Data for analysis
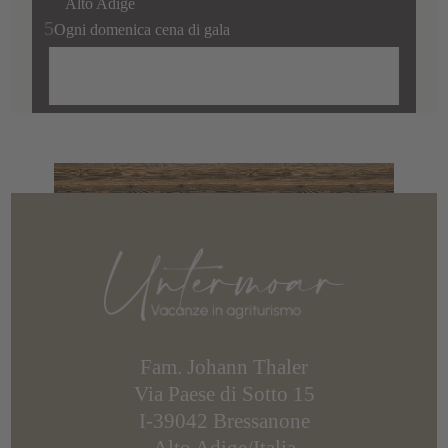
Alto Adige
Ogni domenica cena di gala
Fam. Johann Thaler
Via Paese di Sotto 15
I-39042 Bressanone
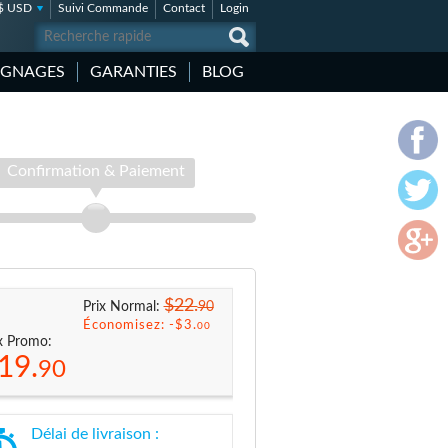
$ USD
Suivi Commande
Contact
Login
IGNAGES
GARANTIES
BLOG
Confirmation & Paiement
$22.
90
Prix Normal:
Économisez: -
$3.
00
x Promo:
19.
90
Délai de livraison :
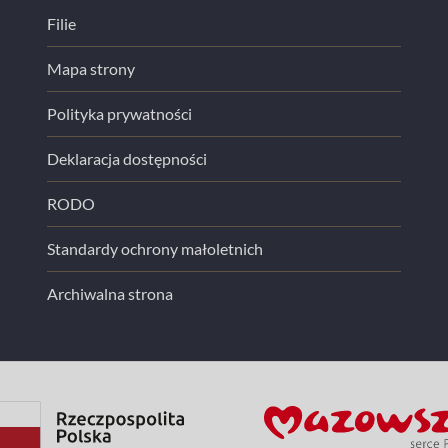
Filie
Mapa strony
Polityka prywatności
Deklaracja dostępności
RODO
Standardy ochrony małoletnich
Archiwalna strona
--
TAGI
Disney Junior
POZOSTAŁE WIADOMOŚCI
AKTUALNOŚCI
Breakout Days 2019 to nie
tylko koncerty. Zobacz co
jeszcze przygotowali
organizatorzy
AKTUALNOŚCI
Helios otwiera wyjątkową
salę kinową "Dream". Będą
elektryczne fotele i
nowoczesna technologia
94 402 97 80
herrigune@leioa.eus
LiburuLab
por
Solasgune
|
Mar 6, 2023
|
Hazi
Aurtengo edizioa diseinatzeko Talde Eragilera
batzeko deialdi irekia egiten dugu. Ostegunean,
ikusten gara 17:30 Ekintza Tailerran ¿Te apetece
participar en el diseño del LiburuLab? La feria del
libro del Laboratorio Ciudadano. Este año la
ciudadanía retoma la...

Requirement
What lines above contain the word "LiburuLab"? Return each such line.

Result
LiburuLab
participar en el diseño del LiburuLab? La feria del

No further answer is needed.